• [EXERCICES]
(a) Répondez brièvement aux questions suivantes à partir du texte étudié.
(i) Quel niveau le commerce bilatéral entre l'Inde et la Russie a-t-il atteint durant la période 2022-2023 ?
(ii) Quel terme le gouvernement Modi revendique-t-il pour théoriser l'attractivité générale de l'Inde ?
(iii) À qui le texte attribue-t-il l'expression « piège de Thucydide » ?
(b) Reproduisez fidèlement le passage du texte étudié, depuis « L’Inde (re)devient une » jusqu'à « montée en puissance. » inclus.

• [TEXTE ÉTUDIÉ]
>>

A l’Ouest, son prestige semble rétabli après des années difficiles : sa visite aux Etats-Unis est non seulement la première ayant statut de « visite d’État » (sur les cinq réalisées depuis le début de ses primatures) mais a également débouché sur une série d’accords dans tous les domaines : énergie, santé, changement climatique, défense, transferts de technologies, etc. La présence de Narendra Modi aux côtés d’Emmanuel Macon pour les cérémonies du 14 juillet sur les Champs-Élysées marquera l’importance que les Européens accordent au leader indien malgré leur perception critique de son bilan en matière de tolérance religieuse, de droit de l’opposition, de séparation des pouvoirs, etc.
Mais c’est à l’est et au nord que la prouesse diplomatique de l’Inde est la plus importante, quand on constate à quel point les relations entre Delhi et Moscou se sont renforcées exactement au même moment. Delhi s’est abstenue de condamner la Russie au Conseil de sécurité des Nations-Unies durant l’année 2022 où elle jouissait d’un siège non permanent, et en outre elle a développé ses importations depuis la Russie : le commerce bilatéral a atteint le niveau record de 44,4 Mds de dollars durant la période 2022-2023. Une large partie de cette augmentation considérable tient aux hydrocarbures. L’Inde transforme en effet sur son sol le pétrole russe. Enfin, elle accueille le sommet de l’Organisation de Coopération de Shanghai, structure créée par la Russie et la Chine pour faire contrepoids à l’OTAN et contester l’ordre géopolitique issue de la Deuxième Guerre mondiale. Cela sert son prestige dans toutes les parties de l’Asie.
L’Inde (re)devient une grande puissance œcuménique, dans toutes les directions et dans tous les domaines. Partout, elle est recherchée et courtisée, par-delà les réseaux d’alliance traditionnels en cours de durcissement. Le « multi-alignement » revendiqué par le gouvernement Modi théorise cette attractivité générale. Quelles sont les raisons qui la fondent ?
L’Inde, bénéficiaire du piège de Thucydide
Le renforcement récent de l’Inde sur la scène internationale tient d’abord à la guerre en Ukraine et au renforcement de la rivalité entre les États-Unis et la Chine, qui voit l’Inde bénéficier « du piège de Thucydide » (Graham Allison), cette situation qui voit une puissance dominante entrer en conflit avec un rival émergent, dont elle craint la montée en puissance.

<<

• [ENREGISTREMENTS DE DONNÉES]

>>

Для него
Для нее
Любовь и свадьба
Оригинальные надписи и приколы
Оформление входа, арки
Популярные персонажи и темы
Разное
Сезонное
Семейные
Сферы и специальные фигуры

<<
>>

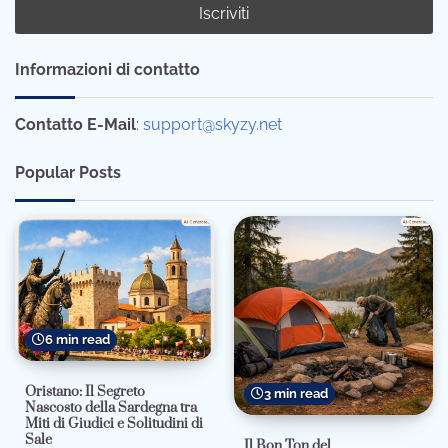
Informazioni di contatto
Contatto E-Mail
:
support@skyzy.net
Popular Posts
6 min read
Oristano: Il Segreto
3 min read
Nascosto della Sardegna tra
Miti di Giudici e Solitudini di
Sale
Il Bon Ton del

<<
>>

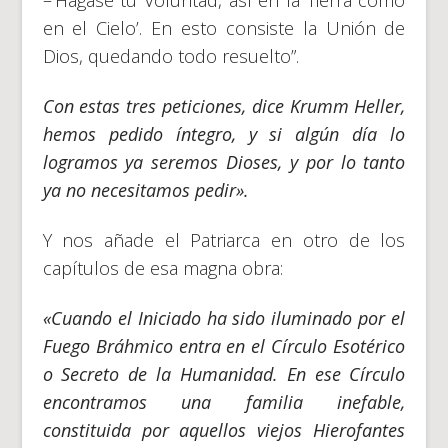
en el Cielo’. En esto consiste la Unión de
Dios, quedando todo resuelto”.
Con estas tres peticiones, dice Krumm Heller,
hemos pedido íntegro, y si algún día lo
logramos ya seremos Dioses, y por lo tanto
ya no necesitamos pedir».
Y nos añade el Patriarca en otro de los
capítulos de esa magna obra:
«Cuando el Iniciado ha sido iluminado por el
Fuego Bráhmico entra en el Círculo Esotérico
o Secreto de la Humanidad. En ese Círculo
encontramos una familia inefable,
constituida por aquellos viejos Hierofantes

<<

• [CORRIGÉS]
(a)
(i) Il a atteint le niveau record de 44,4 Mds de dollars.
(ii) Le « multi-alignement ».
(iii) À Graham Allison.

(b)
L’Inde (re)devient une grande puissance œcuménique, dans toutes les directions et dans tous les domaines. Partout, elle est recherchée et courtisée, par-delà les réseaux d’alliance traditionnels en cours de durcissement. Le « multi-alignement » revendiqué par le gouvernement Modi théorise cette attractivité générale. Quelles sont les raisons qui la fondent ?
L’Inde, bénéficiaire du piège de Thucydide
Le renforcement récent de l’Inde sur la scène internationale tient d’abord à la guerre en Ukraine et au renforcement de la rivalité entre les États-Unis et la Chine, qui voit l’Inde bénéficier « du piège de Thucydide » (Graham Allison), cette situation qui voit une puissance dominante entrer en conflit avec un rival émergent, dont elle craint la montée en puissance.